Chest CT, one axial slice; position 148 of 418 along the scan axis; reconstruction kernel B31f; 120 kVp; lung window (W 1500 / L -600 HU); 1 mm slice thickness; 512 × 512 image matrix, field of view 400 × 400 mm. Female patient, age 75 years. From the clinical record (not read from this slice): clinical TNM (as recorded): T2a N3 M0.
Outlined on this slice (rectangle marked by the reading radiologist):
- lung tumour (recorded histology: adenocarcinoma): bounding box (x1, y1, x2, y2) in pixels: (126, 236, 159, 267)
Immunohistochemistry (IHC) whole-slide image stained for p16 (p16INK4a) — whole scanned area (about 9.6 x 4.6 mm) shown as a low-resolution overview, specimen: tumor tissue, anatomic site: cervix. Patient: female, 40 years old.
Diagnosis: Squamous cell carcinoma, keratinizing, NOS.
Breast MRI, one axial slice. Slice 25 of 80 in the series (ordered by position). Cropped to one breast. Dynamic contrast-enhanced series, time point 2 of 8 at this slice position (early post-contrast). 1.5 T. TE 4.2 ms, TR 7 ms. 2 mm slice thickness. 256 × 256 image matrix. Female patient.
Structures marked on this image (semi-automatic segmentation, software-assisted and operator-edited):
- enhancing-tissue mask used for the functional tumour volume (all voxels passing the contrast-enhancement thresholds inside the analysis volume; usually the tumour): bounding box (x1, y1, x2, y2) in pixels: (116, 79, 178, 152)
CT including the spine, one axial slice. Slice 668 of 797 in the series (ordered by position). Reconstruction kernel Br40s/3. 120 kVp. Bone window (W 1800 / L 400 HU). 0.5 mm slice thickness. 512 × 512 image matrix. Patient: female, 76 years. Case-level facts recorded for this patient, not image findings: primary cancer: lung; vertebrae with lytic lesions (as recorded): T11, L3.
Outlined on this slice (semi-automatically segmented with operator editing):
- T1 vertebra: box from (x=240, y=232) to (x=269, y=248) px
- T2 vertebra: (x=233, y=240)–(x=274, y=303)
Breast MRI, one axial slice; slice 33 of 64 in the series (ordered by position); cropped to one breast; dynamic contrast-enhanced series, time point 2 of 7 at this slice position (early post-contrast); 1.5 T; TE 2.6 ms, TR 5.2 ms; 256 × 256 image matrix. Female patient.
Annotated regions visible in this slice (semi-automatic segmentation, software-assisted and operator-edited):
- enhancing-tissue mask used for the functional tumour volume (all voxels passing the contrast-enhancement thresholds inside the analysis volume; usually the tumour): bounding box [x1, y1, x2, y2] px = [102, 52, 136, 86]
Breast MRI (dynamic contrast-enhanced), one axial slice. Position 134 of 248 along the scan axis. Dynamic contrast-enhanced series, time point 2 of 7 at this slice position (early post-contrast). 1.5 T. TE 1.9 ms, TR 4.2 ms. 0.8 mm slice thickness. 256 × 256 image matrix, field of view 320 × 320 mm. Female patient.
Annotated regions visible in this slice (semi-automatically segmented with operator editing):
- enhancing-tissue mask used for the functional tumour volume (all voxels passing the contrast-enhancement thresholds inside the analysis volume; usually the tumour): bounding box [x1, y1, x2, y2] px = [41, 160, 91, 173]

______

What you are asked to do - Every entry shown above should be transcribed without alteration.

Answer for this exercise -
Chest CT, one axial slice; position 148 of 418 along the scan axis; reconstruction kernel B31f; 120 kVp; lung window (W 1500 / L -600 HU); 1 mm slice thickness; 512 × 512 image matrix, field of view 400 × 400 mm. Female patient, age 75 years. From the clinical record (not read from this slice): clinical TNM (as recorded): T2a N3 M0.
Outlined on this slice (rectangle marked by the reading radiologist):
- lung tumour (recorded histology: adenocarcinoma): bounding box (x1, y1, x2, y2) in pixels: (126, 236, 159, 267)
Immunohistochemistry (IHC) whole-slide image stained for p16 (p16INK4a) — whole scanned area (about 9.6 x 4.6 mm) shown as a low-resolution overview, specimen: tumor tissue, anatomic site: cervix. Patient: female, 40 years old.
Diagnosis: Squamous cell carcinoma, keratinizing, NOS.
Breast MRI, one axial slice. Slice 25 of 80 in the series (ordered by position). Cropped to one breast. Dynamic contrast-enhanced series, time point 2 of 8 at this slice position (early post-contrast). 1.5 T. TE 4.2 ms, TR 7 ms. 2 mm slice thickness. 256 × 256 image matrix. Female patient.
Structures marked on this image (semi-automatic segmentation, software-assisted and operator-edited):
- enhancing-tissue mask used for the functional tumour volume (all voxels passing the contrast-enhancement thresholds inside the analysis volume; usually the tumour): bounding box (x1, y1, x2, y2) in pixels: (116, 79, 178, 152)
CT including the spine, one axial slice. Slice 668 of 797 in the series (ordered by position). Reconstruction kernel Br40s/3. 120 kVp. Bone window (W 1800 / L 400 HU). 0.5 mm slice thickness. 512 × 512 image matrix. Patient: female, 76 years. Case-level facts recorded for this patient, not image findings: primary cancer: lung; vertebrae with lytic lesions (as recorded): T11, L3.
Outlined on this slice (semi-automatically segmented with operator editing):
- T1 vertebra: box from (x=240, y=232) to (x=269, y=248) px
- T2 vertebra: (x=233, y=240)–(x=274, y=303)
Breast MRI, one axial slice; slice 33 of 64 in the series (ordered by position); cropped to one breast; dynamic contrast-enhanced series, time point 2 of 7 at this slice position (early post-contrast); 1.5 T; TE 2.6 ms, TR 5.2 ms; 256 × 256 image matrix. Female patient.
Annotated regions visible in this slice (semi-automatic segmentation, software-assisted and operator-edited):
- enhancing-tissue mask used for the functional tumour volume (all voxels passing the contrast-enhancement thresholds inside the analysis volume; usually the tumour): bounding box [x1, y1, x2, y2] px = [102, 52, 136, 86]
Breast MRI (dynamic contrast-enhanced), one axial slice. Position 134 of 248 along the scan axis. Dynamic contrast-enhanced series, time point 2 of 7 at this slice position (early post-contrast). 1.5 T. TE 1.9 ms, TR 4.2 ms. 0.8 mm slice thickness. 256 × 256 image matrix, field of view 320 × 320 mm. Female patient.
Annotated regions visible in this slice (semi-automatically segmented with operator editing):
- enhancing-tissue mask used for the functional tumour volume (all voxels passing the contrast-enhancement thresholds inside the analysis volume; usually the tumour): bounding box [x1, y1, x2, y2] px = [41, 160, 91, 173]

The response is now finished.